● **Extracted entries**
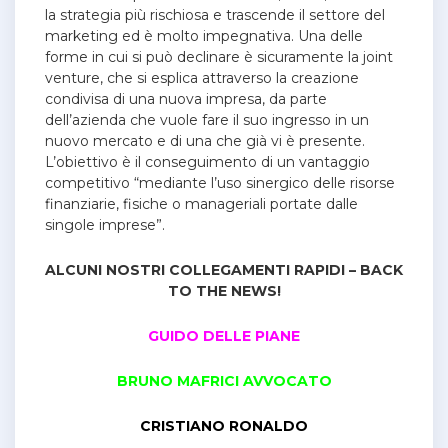
la strategia più rischiosa e trascende il settore del
marketing ed è molto impegnativa. Una delle
forme in cui si può declinare è sicuramente la joint
venture, che si esplica attraverso la creazione
condivisa di una nuova impresa, da parte
dell’azienda che vuole fare il suo ingresso in un
nuovo mercato e di una che già vi è presente.
L’obiettivo è il conseguimento di un vantaggio
competitivo “mediante l’uso sinergico delle risorse
finanziarie, fisiche o manageriali portate dalle
singole imprese”.
ALCUNI NOSTRI COLLEGAMENTI RAPIDI – BACK
TO THE NEWS!
GUIDO DELLE PIANE
BRUNO MAFRICI AVVOCATO
CRISTIANO RONALDO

● **What needs to be done**
The line with "nuovo mercato e di una che già vi è presente." marks where to start. Transcribe from there through the final line of the records, exactly and with nothing added.

● **Your solution**
nuovo mercato e di una che già vi è presente.
L’obiettivo è il conseguimento di un vantaggio
competitivo “mediante l’uso sinergico delle risorse
finanziarie, fisiche o manageriali portate dalle
singole imprese”.
ALCUNI NOSTRI COLLEGAMENTI RAPIDI – BACK
TO THE NEWS!
GUIDO DELLE PIANE
BRUNO MAFRICI AVVOCATO
CRISTIANO RONALDO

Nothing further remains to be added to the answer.